I choose to believe it is a testament to my friendly and seemingly innocent demeanor that I managed to avoid offending an extremely nice gentleman. (I hope.) I should also credit my lifelong aura of “niceness” (something I usually bemoan) and his good nature.
The gentleman - a salesman at Staples - was assisting me in finding a power adapter and cover for my new Kindle. The power adapter? No problem. But the availability of covers to fit my particular Kindle was limited. As we leaned forward gazing at the selection in the small display area, we were so close our heads almost touched.
Taking one of the covers off a metal rung, he held it out for my inspection. “How about this one?”

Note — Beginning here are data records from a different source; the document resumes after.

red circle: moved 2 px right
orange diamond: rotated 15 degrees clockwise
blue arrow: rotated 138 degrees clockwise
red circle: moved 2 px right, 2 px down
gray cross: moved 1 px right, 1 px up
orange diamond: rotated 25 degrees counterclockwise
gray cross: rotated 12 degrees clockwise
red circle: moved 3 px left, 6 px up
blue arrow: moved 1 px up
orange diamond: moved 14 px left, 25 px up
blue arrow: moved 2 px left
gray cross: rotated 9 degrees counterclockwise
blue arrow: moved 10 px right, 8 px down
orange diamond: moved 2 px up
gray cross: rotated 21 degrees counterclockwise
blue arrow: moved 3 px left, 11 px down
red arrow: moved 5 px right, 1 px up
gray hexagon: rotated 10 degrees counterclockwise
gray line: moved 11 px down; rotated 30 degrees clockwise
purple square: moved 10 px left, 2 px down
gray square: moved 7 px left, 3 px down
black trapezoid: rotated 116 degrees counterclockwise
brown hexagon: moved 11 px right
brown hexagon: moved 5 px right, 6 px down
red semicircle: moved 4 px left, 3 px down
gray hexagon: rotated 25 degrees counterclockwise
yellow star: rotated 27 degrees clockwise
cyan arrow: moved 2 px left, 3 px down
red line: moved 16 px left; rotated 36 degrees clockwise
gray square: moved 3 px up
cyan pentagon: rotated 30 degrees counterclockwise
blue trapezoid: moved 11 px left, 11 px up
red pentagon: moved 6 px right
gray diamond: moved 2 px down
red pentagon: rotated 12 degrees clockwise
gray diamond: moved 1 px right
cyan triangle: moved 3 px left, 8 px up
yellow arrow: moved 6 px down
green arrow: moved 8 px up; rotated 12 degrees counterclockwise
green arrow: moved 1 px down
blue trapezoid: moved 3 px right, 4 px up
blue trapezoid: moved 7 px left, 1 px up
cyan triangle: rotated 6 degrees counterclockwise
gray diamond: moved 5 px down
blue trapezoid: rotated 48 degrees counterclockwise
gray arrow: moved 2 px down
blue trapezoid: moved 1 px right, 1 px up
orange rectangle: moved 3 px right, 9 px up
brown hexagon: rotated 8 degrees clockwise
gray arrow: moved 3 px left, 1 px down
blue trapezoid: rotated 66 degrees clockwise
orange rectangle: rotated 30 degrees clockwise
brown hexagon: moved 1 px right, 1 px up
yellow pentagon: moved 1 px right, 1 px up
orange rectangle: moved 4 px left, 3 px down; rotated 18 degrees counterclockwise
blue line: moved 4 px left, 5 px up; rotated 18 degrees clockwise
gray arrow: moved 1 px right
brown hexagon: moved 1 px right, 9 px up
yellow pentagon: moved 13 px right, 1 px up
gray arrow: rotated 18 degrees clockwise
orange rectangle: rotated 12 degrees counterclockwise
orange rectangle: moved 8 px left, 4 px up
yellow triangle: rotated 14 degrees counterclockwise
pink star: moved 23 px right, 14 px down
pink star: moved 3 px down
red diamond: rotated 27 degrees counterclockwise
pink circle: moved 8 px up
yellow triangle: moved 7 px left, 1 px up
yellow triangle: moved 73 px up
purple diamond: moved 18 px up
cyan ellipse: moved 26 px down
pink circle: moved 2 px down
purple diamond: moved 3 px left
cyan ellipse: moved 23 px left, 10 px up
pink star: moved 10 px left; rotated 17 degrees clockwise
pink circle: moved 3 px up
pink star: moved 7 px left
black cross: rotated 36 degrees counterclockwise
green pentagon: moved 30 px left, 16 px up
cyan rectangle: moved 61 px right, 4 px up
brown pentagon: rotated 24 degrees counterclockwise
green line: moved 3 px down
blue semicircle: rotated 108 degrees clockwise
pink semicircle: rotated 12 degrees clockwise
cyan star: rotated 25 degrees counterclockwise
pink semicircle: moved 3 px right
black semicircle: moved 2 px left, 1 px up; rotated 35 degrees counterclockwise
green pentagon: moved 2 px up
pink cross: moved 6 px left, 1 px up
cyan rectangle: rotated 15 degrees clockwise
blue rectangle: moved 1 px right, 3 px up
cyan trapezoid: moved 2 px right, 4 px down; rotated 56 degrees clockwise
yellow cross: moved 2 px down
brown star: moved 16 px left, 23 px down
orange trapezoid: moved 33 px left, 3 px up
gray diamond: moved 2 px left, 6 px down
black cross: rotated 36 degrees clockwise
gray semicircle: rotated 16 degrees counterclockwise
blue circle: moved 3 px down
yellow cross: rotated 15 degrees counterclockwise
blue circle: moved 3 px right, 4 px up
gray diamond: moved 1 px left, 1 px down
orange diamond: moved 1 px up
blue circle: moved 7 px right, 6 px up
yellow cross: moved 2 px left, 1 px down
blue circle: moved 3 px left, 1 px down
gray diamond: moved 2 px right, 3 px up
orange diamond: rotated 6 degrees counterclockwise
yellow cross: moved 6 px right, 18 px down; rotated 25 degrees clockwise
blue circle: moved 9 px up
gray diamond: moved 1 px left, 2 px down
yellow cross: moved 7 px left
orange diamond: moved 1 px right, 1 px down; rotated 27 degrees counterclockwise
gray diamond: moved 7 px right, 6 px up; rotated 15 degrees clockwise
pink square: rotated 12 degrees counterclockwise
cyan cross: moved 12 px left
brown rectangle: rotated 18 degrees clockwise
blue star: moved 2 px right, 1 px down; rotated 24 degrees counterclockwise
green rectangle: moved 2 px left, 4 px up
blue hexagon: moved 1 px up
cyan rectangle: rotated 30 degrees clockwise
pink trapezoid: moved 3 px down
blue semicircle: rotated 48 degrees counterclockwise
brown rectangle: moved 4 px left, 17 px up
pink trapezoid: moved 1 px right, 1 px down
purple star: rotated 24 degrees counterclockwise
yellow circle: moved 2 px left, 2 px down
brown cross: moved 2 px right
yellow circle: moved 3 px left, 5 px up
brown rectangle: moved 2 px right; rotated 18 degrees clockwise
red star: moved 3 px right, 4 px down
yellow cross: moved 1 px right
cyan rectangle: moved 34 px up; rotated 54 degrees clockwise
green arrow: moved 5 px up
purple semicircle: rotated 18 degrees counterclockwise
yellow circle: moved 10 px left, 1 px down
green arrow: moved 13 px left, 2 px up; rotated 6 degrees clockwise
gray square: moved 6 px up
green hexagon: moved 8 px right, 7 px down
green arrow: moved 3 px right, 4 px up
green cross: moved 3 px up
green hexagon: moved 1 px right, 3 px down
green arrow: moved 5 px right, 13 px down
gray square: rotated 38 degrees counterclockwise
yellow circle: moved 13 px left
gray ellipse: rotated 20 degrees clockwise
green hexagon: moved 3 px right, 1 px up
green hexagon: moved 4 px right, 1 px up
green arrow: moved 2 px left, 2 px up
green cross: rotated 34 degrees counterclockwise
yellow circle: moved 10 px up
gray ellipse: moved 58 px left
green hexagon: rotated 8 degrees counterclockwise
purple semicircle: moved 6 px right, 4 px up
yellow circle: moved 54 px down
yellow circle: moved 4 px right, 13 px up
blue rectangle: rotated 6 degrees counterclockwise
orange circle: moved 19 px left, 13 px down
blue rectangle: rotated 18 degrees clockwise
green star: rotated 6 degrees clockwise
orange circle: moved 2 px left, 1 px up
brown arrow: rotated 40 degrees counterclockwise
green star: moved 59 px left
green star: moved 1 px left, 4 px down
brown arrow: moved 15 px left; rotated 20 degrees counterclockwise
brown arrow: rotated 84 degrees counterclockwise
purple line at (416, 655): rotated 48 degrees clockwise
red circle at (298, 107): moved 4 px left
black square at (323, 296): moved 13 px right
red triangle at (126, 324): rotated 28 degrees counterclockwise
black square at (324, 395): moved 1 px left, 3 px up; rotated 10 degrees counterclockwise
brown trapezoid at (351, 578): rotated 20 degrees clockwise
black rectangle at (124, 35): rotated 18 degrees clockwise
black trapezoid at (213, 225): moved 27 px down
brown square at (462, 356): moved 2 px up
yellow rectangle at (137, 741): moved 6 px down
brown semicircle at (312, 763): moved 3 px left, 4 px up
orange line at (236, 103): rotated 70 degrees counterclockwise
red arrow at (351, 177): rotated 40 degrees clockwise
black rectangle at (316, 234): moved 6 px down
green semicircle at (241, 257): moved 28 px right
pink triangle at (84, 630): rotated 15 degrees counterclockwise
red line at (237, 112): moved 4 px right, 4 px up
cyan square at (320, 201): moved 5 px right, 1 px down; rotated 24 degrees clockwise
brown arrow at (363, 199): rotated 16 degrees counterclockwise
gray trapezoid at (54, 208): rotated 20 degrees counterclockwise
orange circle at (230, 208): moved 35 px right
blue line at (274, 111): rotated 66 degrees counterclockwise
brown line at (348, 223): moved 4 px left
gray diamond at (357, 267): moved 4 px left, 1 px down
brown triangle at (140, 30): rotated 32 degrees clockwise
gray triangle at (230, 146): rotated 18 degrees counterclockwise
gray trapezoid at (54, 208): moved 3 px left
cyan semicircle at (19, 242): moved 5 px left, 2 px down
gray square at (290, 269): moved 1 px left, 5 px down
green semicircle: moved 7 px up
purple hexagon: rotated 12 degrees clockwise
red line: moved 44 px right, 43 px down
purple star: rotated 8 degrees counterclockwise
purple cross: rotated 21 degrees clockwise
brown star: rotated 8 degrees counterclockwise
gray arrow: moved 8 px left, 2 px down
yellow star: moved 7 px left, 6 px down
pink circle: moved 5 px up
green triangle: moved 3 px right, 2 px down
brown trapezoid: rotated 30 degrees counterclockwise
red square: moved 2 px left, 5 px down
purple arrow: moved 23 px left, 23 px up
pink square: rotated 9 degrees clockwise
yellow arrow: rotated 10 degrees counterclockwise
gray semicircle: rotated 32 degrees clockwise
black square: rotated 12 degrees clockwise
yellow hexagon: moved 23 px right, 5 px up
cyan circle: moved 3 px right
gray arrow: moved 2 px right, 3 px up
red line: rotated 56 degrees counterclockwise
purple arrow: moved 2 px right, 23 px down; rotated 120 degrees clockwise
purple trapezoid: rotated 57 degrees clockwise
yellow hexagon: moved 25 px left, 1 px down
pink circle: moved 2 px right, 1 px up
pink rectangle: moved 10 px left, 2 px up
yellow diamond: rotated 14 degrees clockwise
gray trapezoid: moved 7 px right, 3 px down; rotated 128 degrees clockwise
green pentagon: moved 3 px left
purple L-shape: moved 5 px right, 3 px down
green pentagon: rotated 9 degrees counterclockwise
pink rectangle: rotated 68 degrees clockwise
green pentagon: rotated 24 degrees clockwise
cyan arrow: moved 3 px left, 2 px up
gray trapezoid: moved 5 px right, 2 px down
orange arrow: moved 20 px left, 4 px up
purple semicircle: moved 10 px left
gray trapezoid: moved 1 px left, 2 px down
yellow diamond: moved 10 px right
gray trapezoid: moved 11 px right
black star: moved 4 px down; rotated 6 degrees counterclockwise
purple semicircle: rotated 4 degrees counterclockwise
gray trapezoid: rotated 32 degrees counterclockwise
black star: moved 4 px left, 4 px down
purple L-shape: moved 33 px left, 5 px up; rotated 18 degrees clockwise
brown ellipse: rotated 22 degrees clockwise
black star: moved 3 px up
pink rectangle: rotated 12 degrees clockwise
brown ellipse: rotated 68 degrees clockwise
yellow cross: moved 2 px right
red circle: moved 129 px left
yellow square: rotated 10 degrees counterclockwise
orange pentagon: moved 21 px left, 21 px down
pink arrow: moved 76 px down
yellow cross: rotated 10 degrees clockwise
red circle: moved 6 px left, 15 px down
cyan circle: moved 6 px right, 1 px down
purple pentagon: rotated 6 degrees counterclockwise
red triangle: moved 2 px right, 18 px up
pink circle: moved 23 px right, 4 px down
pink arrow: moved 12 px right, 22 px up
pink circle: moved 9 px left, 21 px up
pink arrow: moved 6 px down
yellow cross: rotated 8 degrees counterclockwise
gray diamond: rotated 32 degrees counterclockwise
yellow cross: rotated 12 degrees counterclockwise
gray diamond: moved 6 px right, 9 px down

I gave it a brief glance, resumed looking at the display and announced, “I don’t like the colour black.” As soon as the words were out of my mouth, I froze - mortified.
He was black.
Up to this point, we’d had been engaging in a friendly chat about e-readers & other book related topics. There was now compete and utter silence. Which lasted only a matter of seconds but which seemed much, much longer.
I didn’t dare look at him to gauge his reaction to my thoughtless & offensive (although unintentionally so) remark. Nor did I apologise or attempt an explanation for fear of making an awkward situation even more so. Instead, in an effort to rectify my social faux pas, I committed yet another one. “But I do like brown.”
I bought the black cover. It fit. And it looks very nice.
To my amazement, he walked with me to the cashier’s desk, carrying the adapter. Which I was quite capable of carrying myself. And he resumed our friendly chat – stayed with me while I paid for my purchases.
He chose to overlook (forgive?) my stupid, stupid, stupid remarks. Or perhaps he never even noticed my insensitivity? I wish…
I still cringe thinking of the encounter. And while I didn’t apologise then, I’m offering an apology now. For all the good that does…
Worse yet? (Well, it can’t be worse than what I did.) I can’t be certain or guarantee I won’t do such a thing again. How does one censor a lifelong tendency to be friendly, chatty and unguarded? I suppose I could always restrict myself to “yes” or “no” and “please” and “thank you” responses when talking with strangers.